Which gave Control an uncomfortable image of someone or something in Area X entering the lighthouse and sitting atop a pile of journals and reading them for the Southern Reach. Or writing them.
“I can show you something interesting in one of the rooms near the science division that pertains to this,” Whitby said in a dreamy tone, still following the path of the bird. “Would you like to see it?” His disconnected gaze clicked into hard focus and settled on Control, who had a sudden jarring impression of there being two Whitbys, one lurking inside the other. Or even three, nestled inside one another.
“Why don’t you just tell me about it?”
“No. I have to show you. It’s a little strange. You have to see it to understand it.” Whitby now gave the impression of not caring if Control saw the odd room, and yet caring entirely too much at the same time.
Control laughed. Various people had been showing him bat-shit crazy things since his days working in domestic terrorism. People had said bat-shit crazy things to him today.
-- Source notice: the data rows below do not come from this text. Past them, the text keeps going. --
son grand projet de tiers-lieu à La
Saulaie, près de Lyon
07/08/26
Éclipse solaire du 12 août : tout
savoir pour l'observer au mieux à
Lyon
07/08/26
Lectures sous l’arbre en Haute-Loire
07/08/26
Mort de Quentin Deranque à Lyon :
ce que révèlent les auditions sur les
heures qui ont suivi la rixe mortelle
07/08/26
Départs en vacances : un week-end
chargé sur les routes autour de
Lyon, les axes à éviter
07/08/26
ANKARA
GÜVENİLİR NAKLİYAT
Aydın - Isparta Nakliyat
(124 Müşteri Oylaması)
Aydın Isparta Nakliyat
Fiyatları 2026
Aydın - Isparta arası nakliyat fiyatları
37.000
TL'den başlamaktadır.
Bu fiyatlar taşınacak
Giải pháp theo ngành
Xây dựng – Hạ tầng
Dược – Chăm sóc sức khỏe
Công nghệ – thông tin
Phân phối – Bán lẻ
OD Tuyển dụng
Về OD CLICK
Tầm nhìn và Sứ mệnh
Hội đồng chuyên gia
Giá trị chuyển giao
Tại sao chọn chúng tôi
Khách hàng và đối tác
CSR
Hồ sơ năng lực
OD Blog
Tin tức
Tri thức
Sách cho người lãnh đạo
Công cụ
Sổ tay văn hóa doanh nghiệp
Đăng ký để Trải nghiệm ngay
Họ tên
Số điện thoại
“Tomorrow,” he said. “I’ll see it tomorrow.” Or not. No surprises. No satisfaction for the keepers of strange secrets. No strangeness before its time. He had truly had enough for one day, would gird his loins overnight for a return encounter. The thing about people who wanted to show you things was that sometimes their interest in granting you knowledge was laced with a little voyeuristic sadism. They were waiting for the Look or the Reaction, and they didn’t care what it was so long as it inflicted some kind of discomfort. He wondered if Grace had put Whitby up to this after their conversation, whether it was some odd practical joke and he’d been meant to stick his hand into a space only to find his hand covered in earthworms, or open a box only for a plastic snake to spring out.
The bird now swooped down in an erratic way, hard to make out in the late-afternoon light.
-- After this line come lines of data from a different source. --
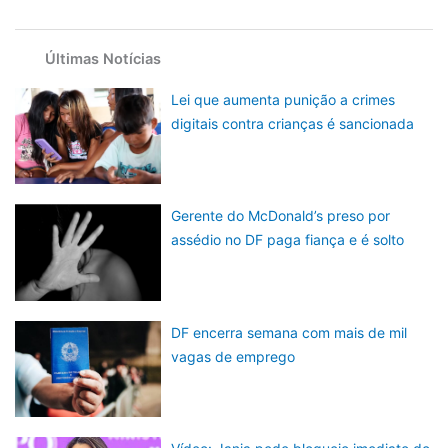
Últimas Notícias
Lei que aumenta punição a crimes
digitais contra crianças é sancionada
Gerente do McDonald’s preso por
assédio no DF paga fiança e é solto
DF encerra semana com mais de mil
vagas de emprego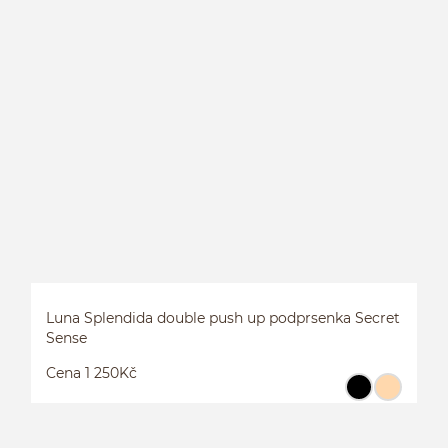
D
Luna Splendida double push up podprsenka Secret
Sense
Cena 1 250Kč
“You should see it now,” Whitby said, in a kind of wistfully hurt tone. “Better late than never.”
But Control had already turned his back on Whitby and was headed for the entrance and then the (blessed) parking lot.
Late? Just how late did Whitby think he was?
004: REENTRY
The car offered a little breathing room, a chance to decompress and transform from one thing to another. The town of Hedley was a forty-minute drive from the Southern Reach. It lay against the banks of a river that, just twenty miles later, fed into the ocean. Hedley was large enough to have some character and culture without being a tourist trap. People moved there even though it fell just short of being “a good town to raise a family in.” Between the sputtering shops huddled at one end of the short river walk and the canopy roads, there were hints of a certain quality of life obscured in part by the strip malls that radiated outward from the edges of the city. It had a small private college, with a performing arts center. You could jog along the river or hike greenways. Still, though, Hedley also partook of a certain languor that, especially in the summers, could turn from charming to tepid overnight. A stillness when the breeze off the river died signaled a shift in mood, and some of the bars just off the waterfront had long been notorious for sudden, senseless violence—places you didn’t go unless you could pass for white, or maybe not even then. A town that seemed trapped in time, not much different from when Control had been a teenager.
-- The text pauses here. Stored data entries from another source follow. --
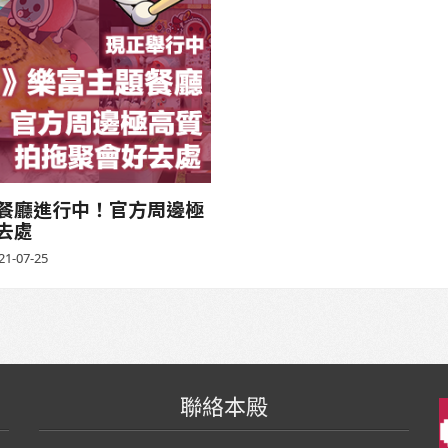
餐廳進行中！官方周邊極
去處
21-07-25
聯絡本殿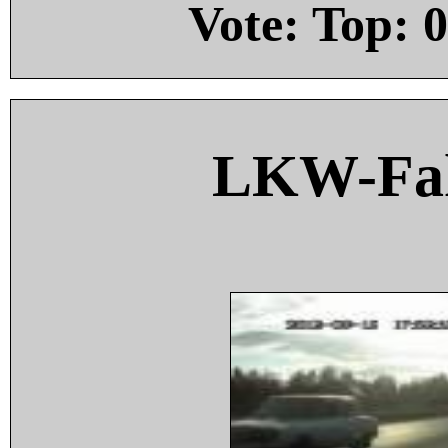
Vote: Top:
0
LKW-Fah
Hedley’s location worked for Control. He wanted to be close to the sea but not on the coast. Something about the uncertainty of Area X had created an insistence inside of him on that point. His dream in a way forbid it. His dream told him he needed to be at a remove. On the plane down to his new assignment, he’d had strange thoughts about the inhabitants of those coastal towns to either side of Area X being somehow mutated under the skin. Whole communities no longer what they once were, even though no one could tell this by looking. These were the kinds of thoughts you had to both keep at bay and fuel, if you could manage that trick. You couldn’t become devoured by them, but you had to heed them. Because in Control’s experience they reflected something from the subconscious, some instinct you didn’t want to go against. The fact was, the Southern Reach knew so little about Area X, even after three decades, that an irrational precaution might not be unreasonable.